◆ WHAT IS EXPECTED: From the line with "373 304 5605" onward, reproduce each line of the entries exactly, ending at the last one, and add nothing.

----------------------------------------

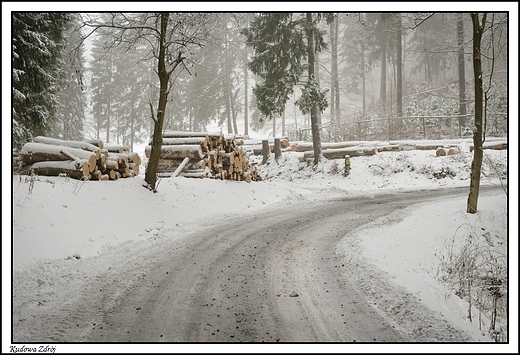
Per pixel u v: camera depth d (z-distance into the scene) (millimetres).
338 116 34938
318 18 22438
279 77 22594
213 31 13805
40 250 6707
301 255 7988
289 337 4570
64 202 8680
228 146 17266
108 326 4742
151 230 9836
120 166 12359
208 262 7480
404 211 12789
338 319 5086
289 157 26594
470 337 4867
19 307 5066
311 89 22391
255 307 5414
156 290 5977
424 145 23688
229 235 9797
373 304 5605
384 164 22047
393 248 8922
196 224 11078
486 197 13969
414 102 33719
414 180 20141
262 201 15469
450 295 6723
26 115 14102
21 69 13070
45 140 11125
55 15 13047
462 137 27125
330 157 24641
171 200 12055
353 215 12305
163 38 11922
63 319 4871
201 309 5312
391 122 30219
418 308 5500
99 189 10242
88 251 7441
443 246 9859
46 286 5781
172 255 7914
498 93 29047
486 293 7398
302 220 11719
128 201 10516
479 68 12016
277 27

----------------------------------------

◆ COMPLETED TASK:
373 304 5605
384 164 22047
393 248 8922
196 224 11078
486 197 13969
414 102 33719
414 180 20141
262 201 15469
450 295 6723
26 115 14102
21 69 13070
45 140 11125
55 15 13047
462 137 27125
330 157 24641
171 200 12055
353 215 12305
163 38 11922
63 319 4871
201 309 5312
391 122 30219
418 308 5500
99 189 10242
88 251 7441
443 246 9859
46 286 5781
172 255 7914
498 93 29047
486 293 7398
302 220 11719
128 201 10516
479 68 12016
277 27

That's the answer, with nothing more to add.